With episode titles like “Am I Normal?” and “What Is It About Boobs?” it’s probably clear from the get-go that Big Mouth is a show about growing up and, inevitably, getting horny. Via the experiences of a central group of five tweens – Nick, Andrew, Jessi, Missy, and Jay – the show explores pretty much all the shit that happens to you in your early teen years, from regular coming of age fodder (dating, divorcing parents) to specific bodily changes (periods, boners, &c.). All of it is delivered wrapped in a big bow of batshittery, like how the ghost of Duke Ellington just… occupies the attic of Nick’s house and offers him life advice??
The show’s best running joke, however, is the personification of puberty’s id in characters called Hormone Monsters, which have the hooves of a goat and, in the case of the female one (named ‘Connie,’ which might just be the most *chef’s kiss* character naming on all of TV), the hair and breasts of an 80’s hair metal video girl. The Hormone Monsters are kind of like the devils on the pubescent kids' shoulders, instructing them to give into all of their newfound desires (steal a lipgloss, jerk off to your friend’s sister’s swimming costume, “get Chick-Fil-A….and not tell anybody!!!”). Along with all the talking body parts in Big Mouth, which perfectly demonstrate the way that previously dormant bits of you feel like they’re coming to life and ruining yours during puberty, the Hormone Monsters make for a disturbingly accurate portrayal of puberty’s mess of urges and emotions.
Who’s even in it?
The cast of Big Mouth has been its big sell since its first series premiered at the end of September last year. It stars a number of people who are pretty much household names in the US (mainly because they used to be on Saturday Night Live), and who are revered by ‘‘‘comedy fans’’’ (read: dreadful pricks, me included) the rest of the world over.
Nick Kroll, one of the show’s creators – perhaps best known in the UK for playing The Douche on Parks and Rec – does a lot of the heavy lifting, voicing Nick (based on his own pre-teen self), school sports coach Steve, Hormone Monsters Maury and Rick, and about 20 other characters. Elsewhere, John Mulaney – the star of Netflix’s two best stand-up specials – voices Andrew, Jordan Peele is the aforementioned ghost of Duke Ellington. Jenny Slate is Missy, and best of all, Maya Rudolph does wonders with Connie, fashioning a voice which simultaneously sounds like that of a comforting auntie and Cher. You’ll never say “bubble bath” the same again.
OK fine – but is it any good?
The voice-acting alone is so funny and silly that it prompts multiple laughs an episode (Rick the Hormone Monster saying “baby” at the end of every sentence is really doing it for me as I make my way through season two).
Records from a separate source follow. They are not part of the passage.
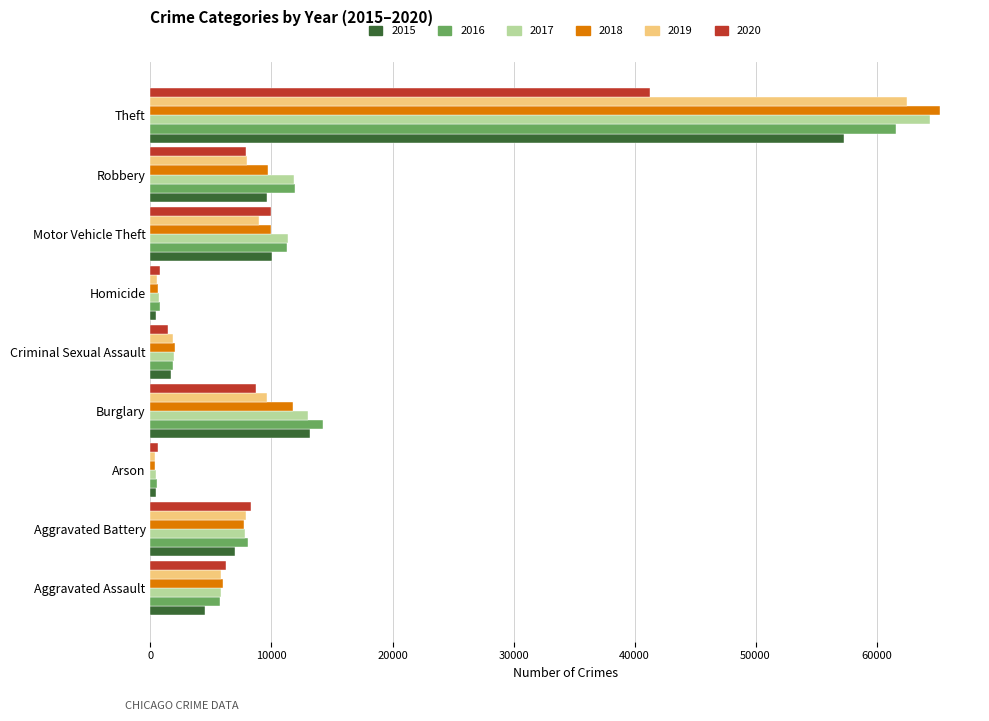

What is the maximum value shown in the chart?

65286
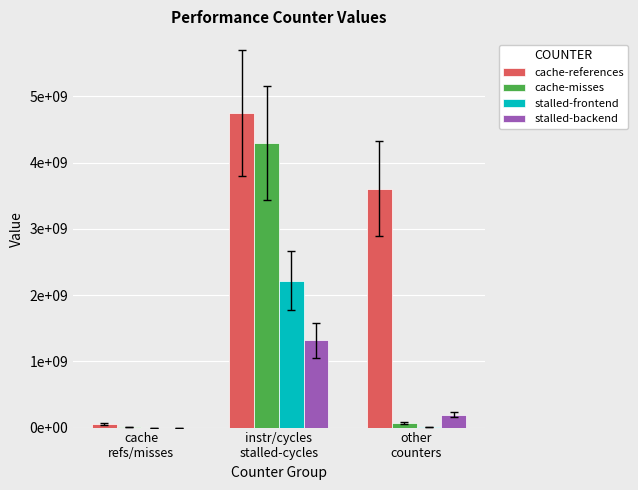

What are all the series names shown in the legend?

cache-references, cache-misses, stalled-frontend, stalled-backend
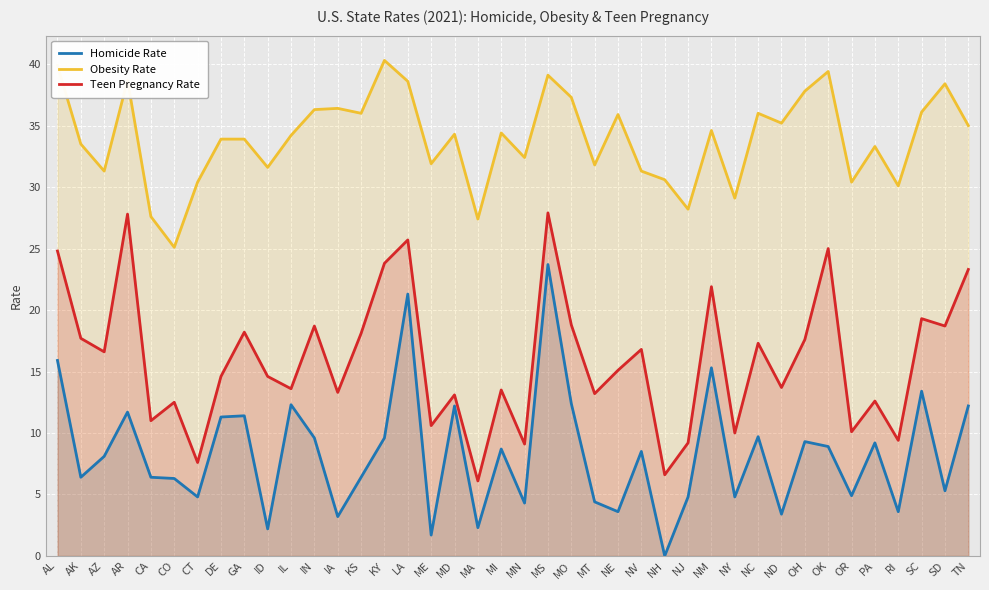

True or false: Obesity Rate has a value of 36.0 at KS.

True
The dialogue itself is fast, funny, and constantly self-reflexive – one of the new episodes sees a character talking about sharing Netflix passwords, followed hastily by a “REDACTED SCENE” card.
The visual gags are also great. Some draw attention to the famous cast behind characters (there's a talking vagina that looks like Kristen Wiig). Others, like Maury the Hormone Monster showing up late drinking a Starbucks, define the show’s mix of observational comedy and surreality.
From Emmerdale to shagging, how mum-friendly is it?
I don’t know your mum but I’d wager that you probably don’t want to sit down with her and dig into a show where the fucking of anthropomorphised pillows is an episode-by-episode theme.
Is it likely to cause a Twitter shitstorm?
The show's treatment of social issues has been well-received across its two seasons. Like Bojack Horseman, it’s not particularly interested in punching down, and though it sometimes uses its characters as mouthpieces for socially conscious monologues, it doesn’t feel preachy because it’s so funny.
Any last words?
Big Mouth is great because it offers relatability and escapism in the same spoonful. You’ll get it because puberty is the source of many common experiences, but you’ll love it because of shit like the anthropomorphic pubic hairs. Cartoons rule, but Big Mouth rules hardest right now.